清醒后,不知为何,他的脑中一直不断回想起那日醉酒后,她倒他怀裏呜咽哭泣。
究竟是在委屈这么多年他对她的不闻不问,还是梦到两月前被匪徒劫走差点丧命时的场景。
他不敢再想下去,昨夜如果带她去了,还能不能活着回来。
而这把刀是他递过去的。
他只怕会疯。
痛骂许久的远游心裏终于畅快了些,斜眼瞧见他少见的没反驳,垂着头不出声,怪稀奇的。
怕是他这二十多年裏,头一次被人指着鼻子骂,都心甘情愿,全盘接受。
远游一方面是真想为柳三娘出头,另一方面身为多年老友,少见他吃瘪,寻着这么难得的机会,不骂一顿,他得悔一辈子。
“罢罢罢,你心裏真的没有她,就快些写一份退婚书给柳家,大家一拍两散,各生欢喜,落个清静!”
“我早想娶个贤惠的女子做妻,这柳三娘恰合我意,我远家虽是商贾之家,无有权势,但最不缺钱。柳三娘若是瞧得上我,我就去提亲,我俩今后相亲相爱……啊!!!”
“你给老子滚!“
带着谢九霄感激无比的一句话,远游被一脚送出了门外。
哑娘恰好熬了粥回来,看见远游捂着屁股龇牙咧嘴,唬了一跳,忙担忧上前。
“柳姑娘…啊不,哑姑娘,你回来了。”远游强忍着屁股上的疼冲她笑,“你可听见了吧,这样暴躁的男人有什么值得喜欢的。世间好男儿海了去了,你不如考虑考虑我,我向来对美人都是特别宽容温柔的。”
说完,警惕的朝后望了望,见无甚动静,一溜烟跑了。
哑娘怔楞在原地,心裏早已是翻江倒海。
他适才说什么?
喜欢……
这个词对她而言,太陌生。
何为喜欢?她不懂,把这个词跟屋中躺尸那人联系起来,更是让她心中别扭。
一下又想起方才在室内,那人握着她的手腕久久不放,满心满眼的歉意简直要溢出,她的脊背就发凉。
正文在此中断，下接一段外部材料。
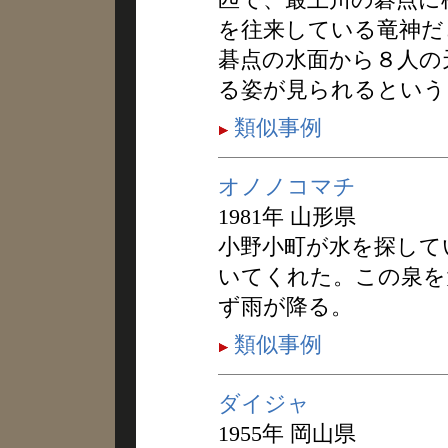
を往来している竜神だ
碁点の水面から８人の
る姿が見られるという
類似事例
オノノコマチ
1981年 山形県
小野小町が水を探して
いてくれた。この泉を
ず雨が降る。
類似事例
ダイジャ
1955年 岡山県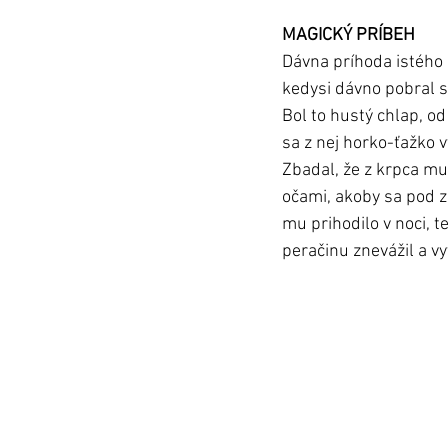
MAGICKÝ PRÍBEH
Dávna príhoda istého 
kedysi dávno pobral sa
Bol to hustý chlap, od
sa z nej horko-ťažko v
Zbadal, že z krpca mu
očami, akoby sa pod z
mu prihodilo v noci, te
peračinu znevážil a vyv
甚至一度怀疑,他伤的不是胸口,而是脑袋。不然,怎么就突然转了性子。
还说什么今后不再让她涉险,要好好护着她。
哑娘心裏有点嫌弃,男人的承诺和狗叫没什么区别,今天说明天忘,她是傻子才会信他的话。
何况他既不是她的兄长,也不是她的夫君,这话太隐晦,总叫人多想,没得让人听见,误会了他们的关系。
她可是半点不想与他有什么扯不开的关系。
实在受不了他那种炙热的眼神,她慌不择乱用力扯开手腕,借口熬粥跑掉。
正当她犹豫要不要进去,屋裏突然响起茶碗碎落清脆的一声。
哑娘心紧了一瞬,赶紧走进去查看。
见谢九霄坐在床边,衣袍半敞,默默看着自己渗血的伤口,脚下是扔出的纱布。
见她来,面容淡淡,话裏却藏了不易察觉的委屈:“痛呢,远游这人,脾气不太好。”
经他暗示,哑娘一点即通,看来这惨样是远公子下的手。
虽然哑娘知道自己不该在别人落难的时候嘲笑,很缺德。但如果对象是他的话,她只能道一句,该!
他平日裏嘴巴毒得很,得此下场也不算亏。
哑娘默默放下手裏的粥,往出走。
“不必劳烦归神医了,你来包扎吧。”
谢九霄说完,忽觉得自己方才的语气太生硬,像是命令,叫她听了难免不舒服,不自然咳了声,揣了几分试探,小心道:“可以吗?”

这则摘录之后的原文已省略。